AUFGABE A:
Zeige bitte jede Zeile der Auflistung, in der die Zeichenfolge „What“ vorkommt.

Gleichzeitig endete im selben Jahr die Produktion der bisherigen Reihenvierzylinder, die mittlerweile leistungsmäßig nicht mehr auf der Höhe der Zeit waren und daher auch nicht zuletzt aufgrund der sich wegen des tödlichen Attentats von Sarajevo auf den österreichisch-ungarischen Thronfolger Erzherzog Franz Ferdinand und seiner Gemahlin Sophie im Juni 1914 dramatisch verschlechternden politischen Situation (die bald zu einem großen Krieg führen sollte) auch nicht mehr als Antriebsquelle von Militärflugzeugen im Betracht kamen.
Erster Weltkrieg (1914–1918)
In der Folge trieben ab Anfang 1915 die Hiero-Sechszylinder wie auch die Austro-Daimler 6 – letzterer im Laufe seiner Produktionszeit in zahlreichen verschiedenen Leistungsstufen – diverse österreichisch-ungarische Militärflugzeugtypen des Ersten Weltkriegs an. Allerdings waren die Kapazitäten von Werner & Pfleiderer in Wien schon bald nicht mehr ausreichend, um die enorme kriegsbedingte Nachfrage zu decken, so dass der Hiero unter anderem auch in Ungarn bei der Firma „Martha“ in Arad (heute in Rumänien) und bei „Ganz-Fiat“ in Budapest in Lizenz hergestellt wurde. Im Landesteil Österreich selbst kamen als zusätzliche Hersteller „Warchalowski, Eißler & Co.“ in Wien und „Breitfeld-Daněk“ (später in ČKD aufgegangen) in Prag hinzu. Ab 1917 wurde der Hiero aufgrund weiter steigender Nachfrage sogar im Deutschen Reich bei der Automobilfabrik „Loeb & Co. GmbH“ in Berlin-Charlottenburg in Lizenz hergestellt. Die Hiero-Motoren wurden unter dem Druck des Krieges sowie aufgrund kontinuierlicher Weiterentwicklung zwei Mal leistungsgesteigert, wobei sie stets leistungsfähiger als der vergleichbare Austro-Daimler 6 waren und als mindestens ebenso zuverlässig angesehen wurden.
Der Hiero E, die erste Version dieser Reihen-Sechszylinder ab 1915, besaß die typischen Merkmale eines entsprechenden Motors mit senkrecht angeordneten stehenden Zylindern wie Kurbelgehäuse aus Aluminium, angeschraubte Zylinder aus Gusseisen, zwei Ventile pro Zylinder (je eines für Ein- und für Auslass), die über Stoßstangen und Kipphebel betätigt wurden, sowie Doppelzündung mit zwei Bosch-Zündmagneten.

AUFGABE B:
Gib den Lesetext von „Gleichzeitig endete im“ bis „Erster Weltkrieg (1914–1918)“ erneut wieder und ersetze dabei „Gemahlin“ durch „Ehefrau“.

DATENTEIL:
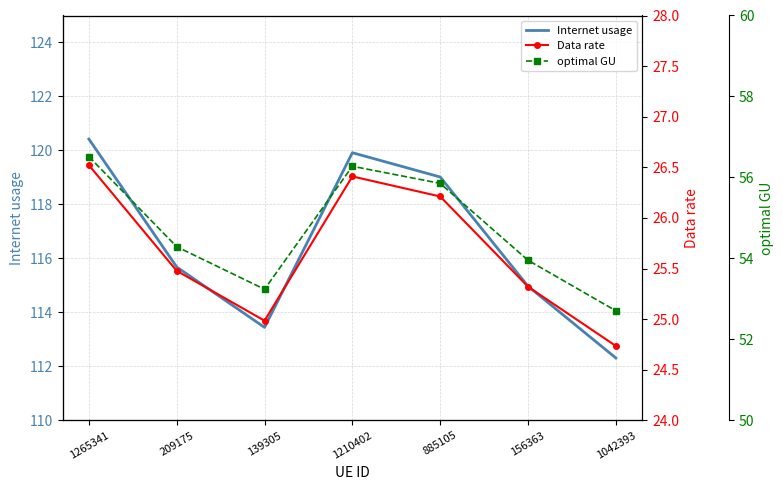

What is the difference between the highest and lowest values at 209175?

90.2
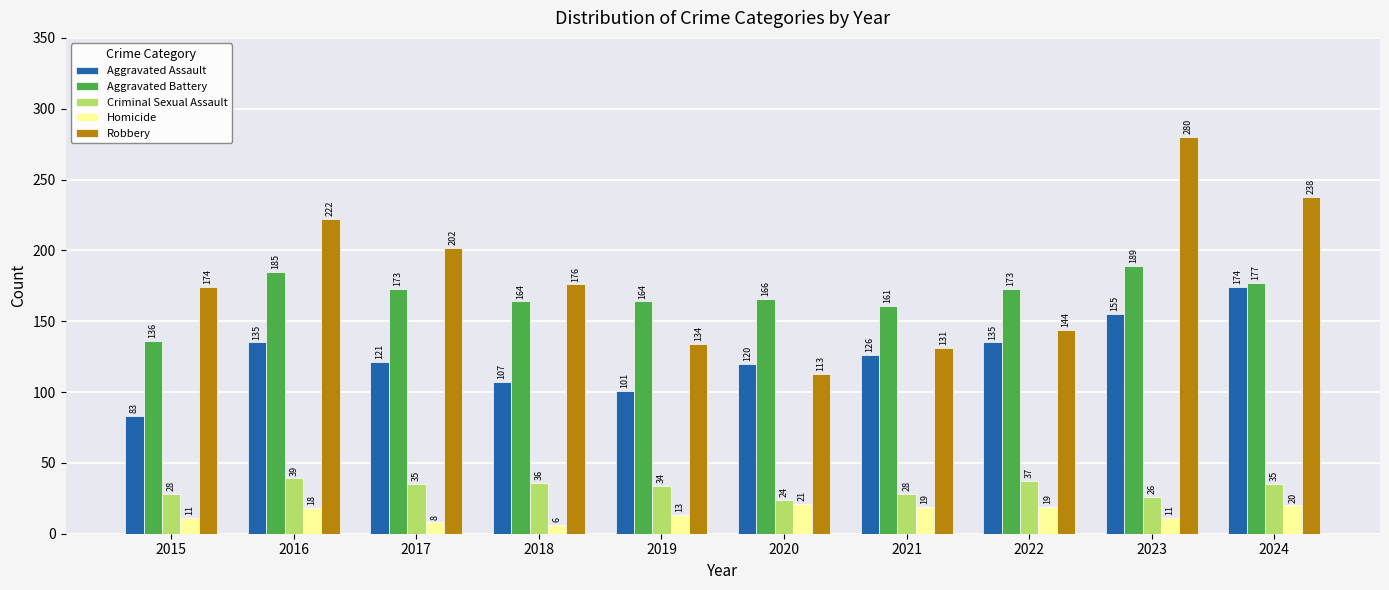

How many bars are there in each group?

5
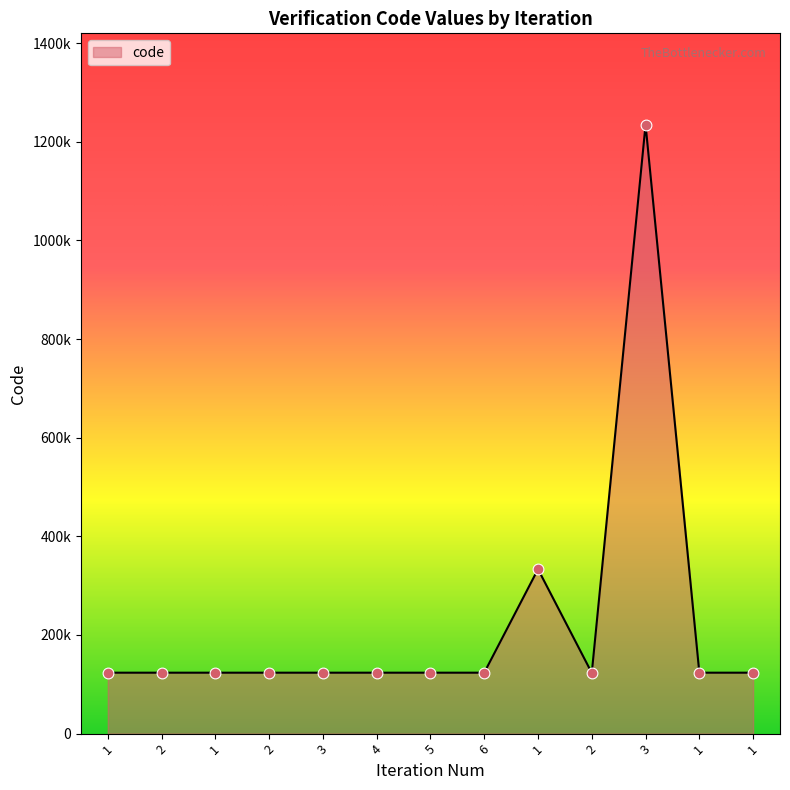

What is the change in value from 3 to 1?

+209877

LÖSUNG A:
What is the difference between the highest and lowest values at 209175?
What is the change in value from 3 to 1?

LÖSUNG B:
Gleichzeitig endete im selben Jahr die Produktion der bisherigen Reihenvierzylinder, die mittlerweile leistungsmäßig nicht mehr auf der Höhe der Zeit waren und daher auch nicht zuletzt aufgrund der sich wegen des tödlichen Attentats von Sarajevo auf den österreichisch-ungarischen Thronfolger Erzherzog Franz Ferdinand und seiner Ehefrau Sophie im Juni 1914 dramatisch verschlechternden politischen Situation (die bald zu einem großen Krieg führen sollte) auch nicht mehr als Antriebsquelle von Militärflugzeugen im Betracht kamen.
Erster Weltkrieg (1914–1918)